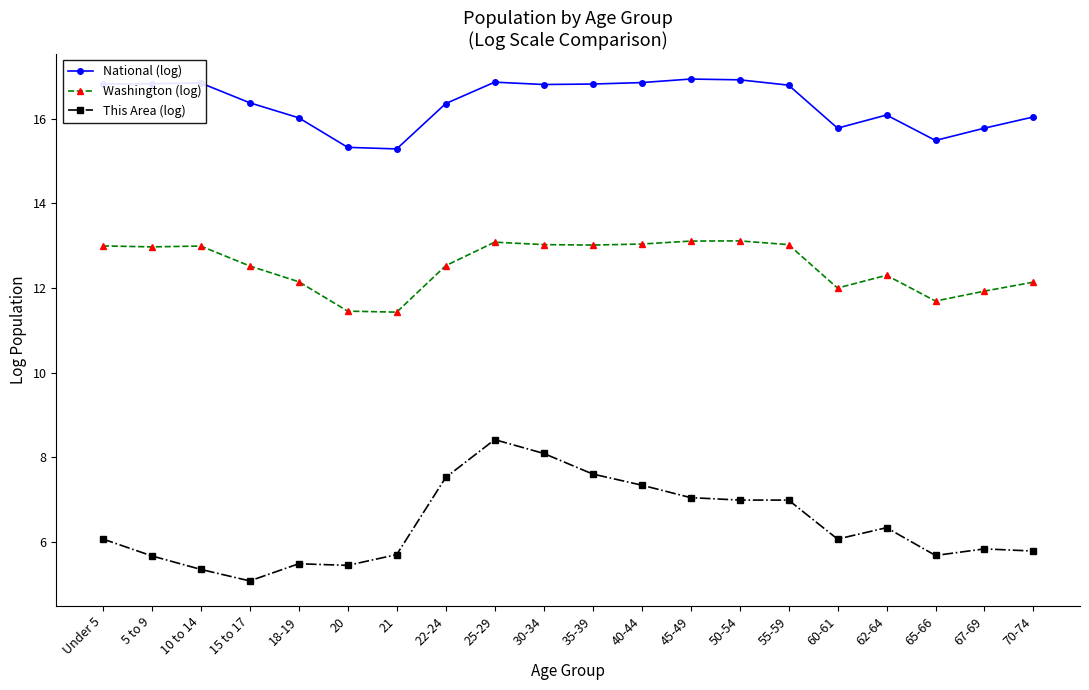

What is the average value of the Washington (log) series?

12.5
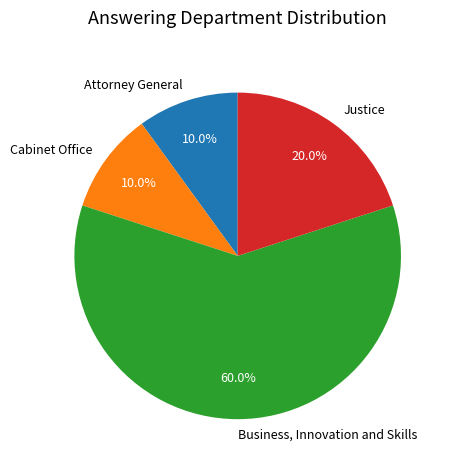

What percentage do Cabinet Office and Justice together represent?

30.0%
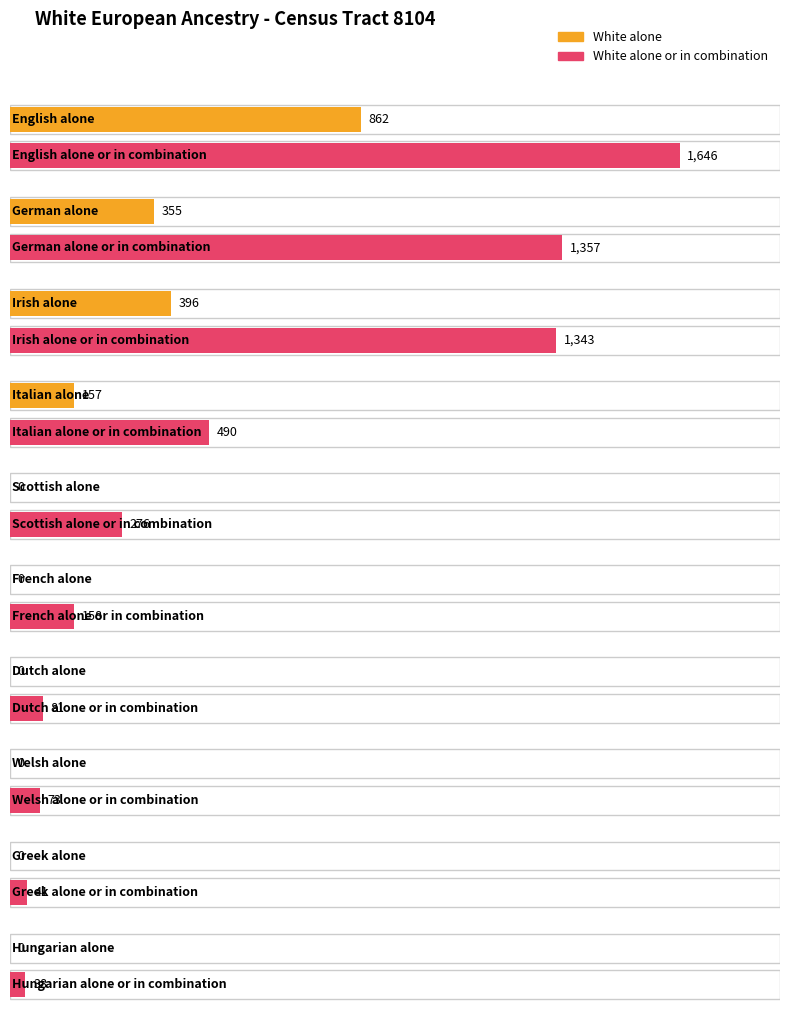

How many series are shown in this chart?

2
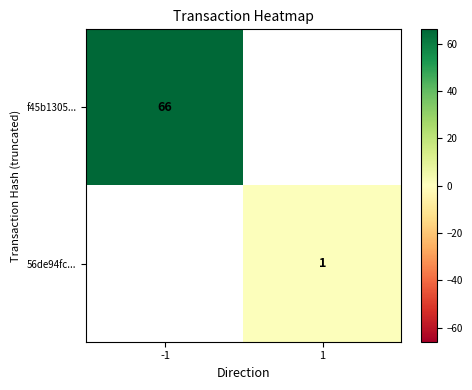

How many data points does each series have?

2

■ ■ ■ ■ ■ ■ ■

- **DIRECTIONS**
Give back the text of all the items above word for word, leaving out the pictures.

- **RESPONSE FOR THIS EXERCISE**
What is the average value of the Washington (log) series?

12.5

What percentage do Cabinet Office and Justice together represent?

30.0%

How many series are shown in this chart?

2

How many data points does each series have?

2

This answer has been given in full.